Meta-Optimization (Reflective Context Learning): Treats context space as a direct object of optimization, introducing batching, grouped rollouts, structured loss decomposition, failure replay, and optimizer state analogous to classical SGD (Vassilyev et al., 3 Apr 2026).

These variants generalize the ACON paradigm to settings such as multi-agent orchestration, on-device agents with stringent context/compute budgets (Vijayvargiya et al., 24 Sep 2025), and fine-grained control over evidence curation for enterprise analytics (Singh, 16 Jan 2026).

6. Design Considerations, Limitations, and Trade-offs

Key design insights emerge from extensive empirical and architectural investigations:

Compression thresholds: Aggressive compression risks relevant signal loss; loose thresholds yield limited savings.
History compression vs. observation compression: History compression often requires breaking the transformer KV-cache, adding latency; observation compression always yields net cost savings.
Compressor overhead: Distillation into small models eliminates the main overhead, enabling deployment at scale.
Failure modes: Naive truncation or summarization may irreversibly discard critical intermediate facts, such as API tokens or variables, impeding long-horizon tool use.
Optimization stability: Success depends on carefully balancing fidelity and reliability, often tuned agent-specifically (Yi et al., 29 May 2026).
Prompt engineering: Compression guidelines must be iteratively refined and are sensitive to LLM optimizer and feedback procedure in alternated optimization.

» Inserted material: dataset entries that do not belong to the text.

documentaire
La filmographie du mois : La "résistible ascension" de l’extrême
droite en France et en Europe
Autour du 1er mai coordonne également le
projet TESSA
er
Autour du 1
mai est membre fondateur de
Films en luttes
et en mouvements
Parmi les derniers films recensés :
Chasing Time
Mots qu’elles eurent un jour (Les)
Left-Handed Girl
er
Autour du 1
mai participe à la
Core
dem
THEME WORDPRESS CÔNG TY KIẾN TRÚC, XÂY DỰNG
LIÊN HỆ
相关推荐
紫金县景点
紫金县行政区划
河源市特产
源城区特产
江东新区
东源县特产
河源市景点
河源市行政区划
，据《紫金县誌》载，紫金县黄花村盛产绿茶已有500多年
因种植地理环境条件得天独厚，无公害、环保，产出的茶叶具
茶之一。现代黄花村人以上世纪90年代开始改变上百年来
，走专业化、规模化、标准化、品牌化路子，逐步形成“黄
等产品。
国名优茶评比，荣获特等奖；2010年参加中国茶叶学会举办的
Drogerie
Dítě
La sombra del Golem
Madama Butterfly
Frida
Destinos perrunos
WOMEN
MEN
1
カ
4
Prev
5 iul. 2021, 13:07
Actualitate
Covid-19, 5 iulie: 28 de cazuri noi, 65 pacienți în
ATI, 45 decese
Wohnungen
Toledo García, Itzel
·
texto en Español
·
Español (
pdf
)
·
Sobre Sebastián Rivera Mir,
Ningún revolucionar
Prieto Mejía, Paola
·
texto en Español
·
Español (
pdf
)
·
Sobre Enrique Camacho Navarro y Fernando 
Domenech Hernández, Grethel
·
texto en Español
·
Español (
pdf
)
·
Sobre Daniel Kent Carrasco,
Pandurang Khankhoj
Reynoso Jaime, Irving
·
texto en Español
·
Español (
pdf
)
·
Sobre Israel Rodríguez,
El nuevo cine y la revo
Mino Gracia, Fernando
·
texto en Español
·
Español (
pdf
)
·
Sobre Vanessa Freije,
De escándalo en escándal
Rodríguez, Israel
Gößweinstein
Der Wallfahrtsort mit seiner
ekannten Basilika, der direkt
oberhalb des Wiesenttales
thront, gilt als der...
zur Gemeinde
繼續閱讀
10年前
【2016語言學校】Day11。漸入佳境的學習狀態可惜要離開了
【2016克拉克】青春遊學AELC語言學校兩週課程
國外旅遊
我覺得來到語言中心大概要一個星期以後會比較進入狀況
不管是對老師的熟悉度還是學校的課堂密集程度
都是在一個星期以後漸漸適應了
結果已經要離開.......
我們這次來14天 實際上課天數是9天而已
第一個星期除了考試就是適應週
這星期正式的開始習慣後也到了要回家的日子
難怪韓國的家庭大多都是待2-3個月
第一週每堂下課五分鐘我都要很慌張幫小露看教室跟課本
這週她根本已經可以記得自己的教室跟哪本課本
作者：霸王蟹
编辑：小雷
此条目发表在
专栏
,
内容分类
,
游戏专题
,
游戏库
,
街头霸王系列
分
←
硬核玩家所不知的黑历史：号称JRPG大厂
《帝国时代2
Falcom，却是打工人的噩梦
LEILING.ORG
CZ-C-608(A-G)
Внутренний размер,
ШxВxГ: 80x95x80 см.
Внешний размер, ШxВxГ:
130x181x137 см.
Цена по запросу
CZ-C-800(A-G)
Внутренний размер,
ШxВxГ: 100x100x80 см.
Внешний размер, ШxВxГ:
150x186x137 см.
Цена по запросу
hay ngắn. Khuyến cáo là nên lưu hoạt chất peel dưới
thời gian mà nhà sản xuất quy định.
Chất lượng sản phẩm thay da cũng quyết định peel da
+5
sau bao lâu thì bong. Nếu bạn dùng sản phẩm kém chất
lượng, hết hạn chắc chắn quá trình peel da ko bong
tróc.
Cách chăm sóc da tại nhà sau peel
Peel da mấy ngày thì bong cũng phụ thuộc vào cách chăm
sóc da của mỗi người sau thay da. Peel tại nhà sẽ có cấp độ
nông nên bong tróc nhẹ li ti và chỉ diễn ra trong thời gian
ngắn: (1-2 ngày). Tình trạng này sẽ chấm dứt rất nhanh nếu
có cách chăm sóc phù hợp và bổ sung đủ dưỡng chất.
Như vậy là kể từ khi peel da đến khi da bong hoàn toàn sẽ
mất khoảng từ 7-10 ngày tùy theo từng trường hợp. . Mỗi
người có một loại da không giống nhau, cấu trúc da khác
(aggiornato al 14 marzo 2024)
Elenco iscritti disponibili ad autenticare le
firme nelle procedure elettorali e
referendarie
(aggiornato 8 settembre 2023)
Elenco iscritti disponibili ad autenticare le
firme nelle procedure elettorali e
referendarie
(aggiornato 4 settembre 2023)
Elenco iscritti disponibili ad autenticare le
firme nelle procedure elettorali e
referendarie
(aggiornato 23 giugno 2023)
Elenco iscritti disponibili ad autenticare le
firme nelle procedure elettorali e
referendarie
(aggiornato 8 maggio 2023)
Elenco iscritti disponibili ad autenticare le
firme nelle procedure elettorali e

7. Broader Significance and Outlook

The emergence and standardization of Agent Context Optimization mark a transition from brittle, hand-tuned context management to systematic, learnable, and efficient adaptation of agent memory and prompt content. ACON and its extensions enable:

Robust performance for multi-step, tool-using agents operating over extended histories;
Generalization across task domains, including productivity, data analytics, planning, and coordination;
Seamless integration with multi-agent orchestration, memory banks, and plan-aware scheduling.

By systematizing the trade-offs between information retention, context cost, and agent compatibility, ACON provides a foundation for continual agent self-improvement and efficient use of LLM compute in real-world, long-horizon applications (Kang et al., 1 Oct 2025, Yuksel, 18 Dec 2025, Xie et al., 9 Mar 2026).